Numerical simulation of acoustic waves scattering by isolated vortex structures
The problem of sound scattering by an isolated vortex is not only interesting to study, but it is also fundamental for understanding the interaction between acoustic waves and vortex flow, including the process of sound generation by turbulence. Understanding the sound generation process is essential for many practical applications.
When turbulence is represented by a distribution of localized vortices with certain static properties, the acoustic field scattered by such a flow is a superposition of scattered acoustic fields from each vortex. Therefore, the description of the elementary event of sound scattering sound by an isolated vortex can be used to predict the impact of turbulence on the acoustic field.
For the numerical simulation of this problem, we used a linear approximation of the mathematical model. This approximation is quite realistic because it reveals the main properties of the studied phenomena. Thus, we modeled the problem using a system of linearized Euler equations, in which a vortex is defined as a background field.
One of the goals of this study was to test the ability of the EBR (Edge-Based Reconstruction) numerical scheme to model considered problems on unstructured grids and to assess its accuracy and efficiency compared to other approaches. Thus, we used the EBR scheme (the fifth-order scheme based on the quasi-one-dimensional reconstruction), implemented in a highly parallel research code NOISEtte (KIAM RAS).
First, we showed the simulation results of the plane acoustic wave scattering by isentropic Gaussian-core vortex with a constant circulation velocity. We also provided the study of grid convergence to the benchmark solution. Besides Cartesian grids, we used quasi-uniform unstructured triangular grids and demonstrated that the results are almost identical for the same number of grid points.

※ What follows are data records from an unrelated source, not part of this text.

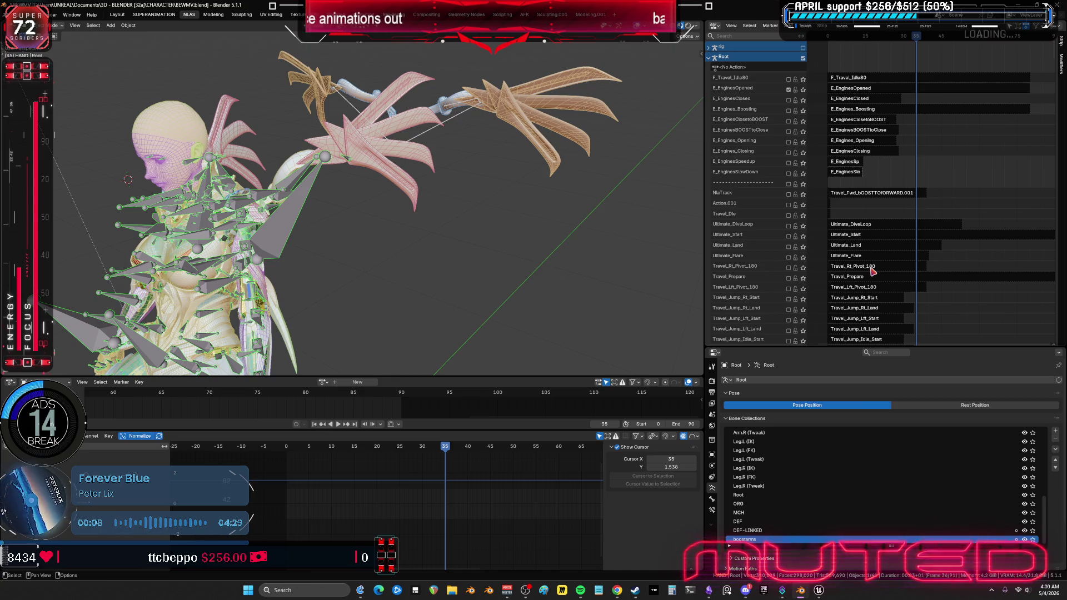
mouse_move(861, 250)
middle_mouse_down()
mouse_move(871, 95)
mouse_move(862, 231)
mouse_move(845, 231)
mouse_move(843, 274)
mouse_move(939, 181)
mouse_move(857, 210)
middle_mouse_up()
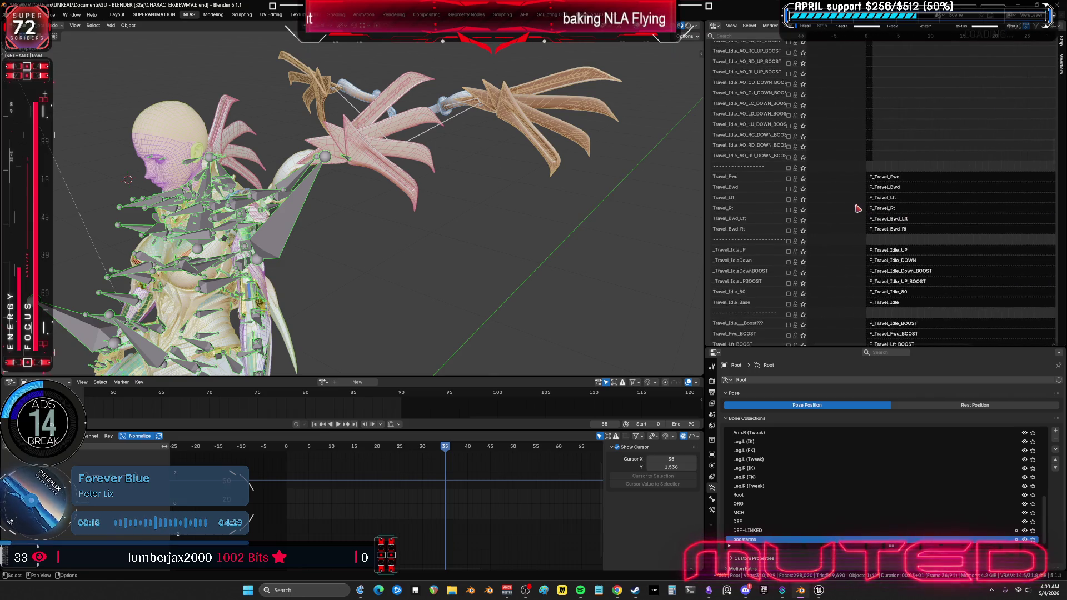
Step: Select and solo the Travel_Bwd track, and hide overlays to see the whole shaded character
left_click(786, 188)
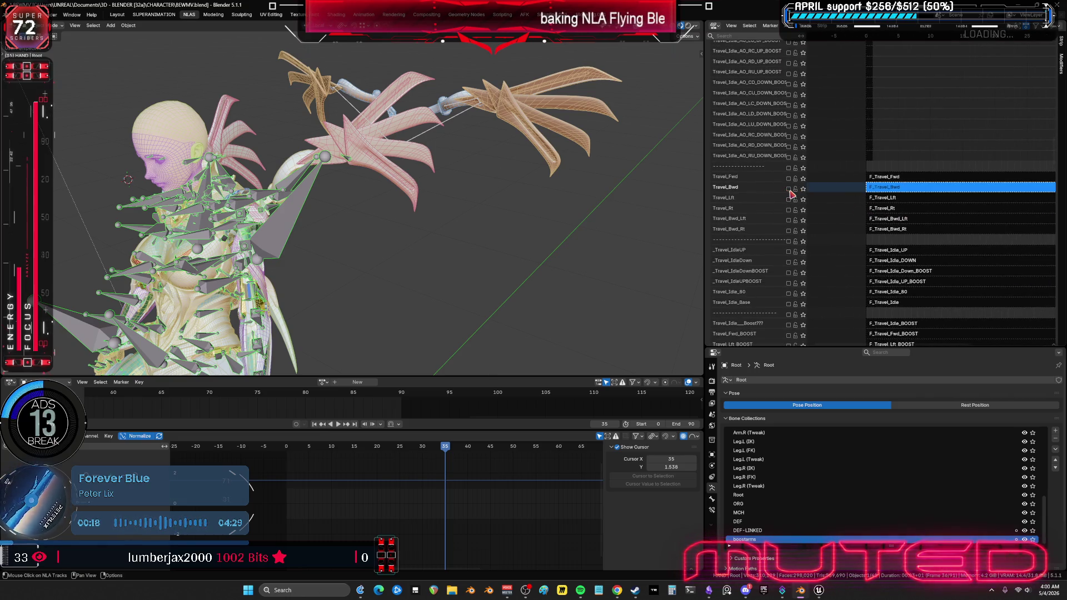
left_click(788, 189)
key("shift+alt+z")
middle_click_drag(419, 240, 313, 336)
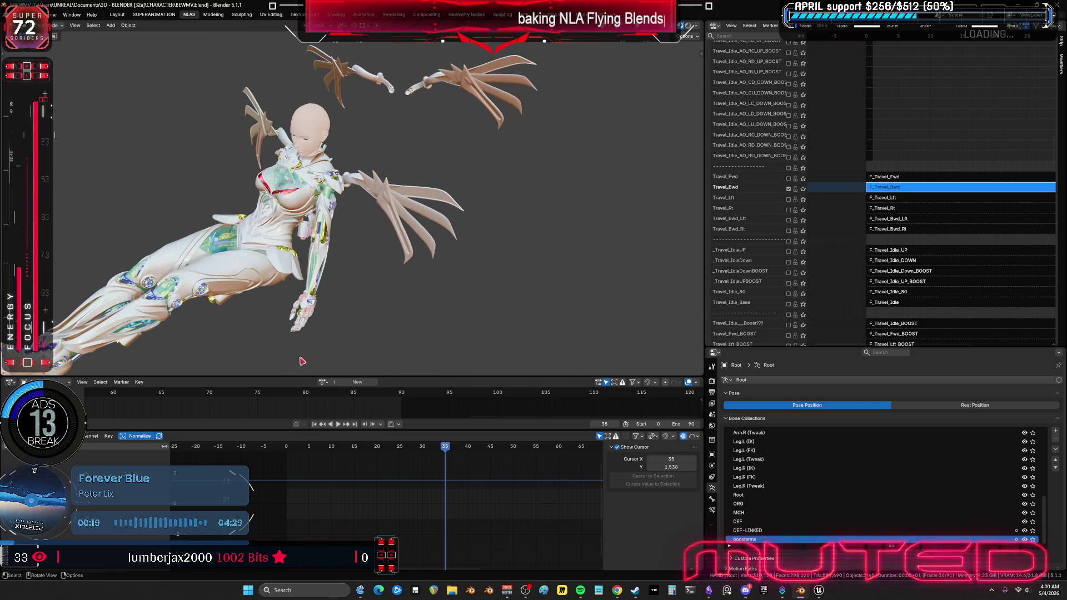
Step: Play and stop the soloed flight, then open the Travel_Bwd action for editing
left_click(339, 424)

We also consider the problem of the cylindrical point source acoustic wave scattering by the Rankine vortex. We perform simulations on unstructured grids and compare the results of different numerical approaches: a finite-volume approach (NOISEtte EBR), a finite element approach (Actran DGM), and a finite-difference (Cabaret scheme).
The results confirm that NOISEtte and its numerical method can be successfully used to simulate the interaction between acoustic waves and vortex structures.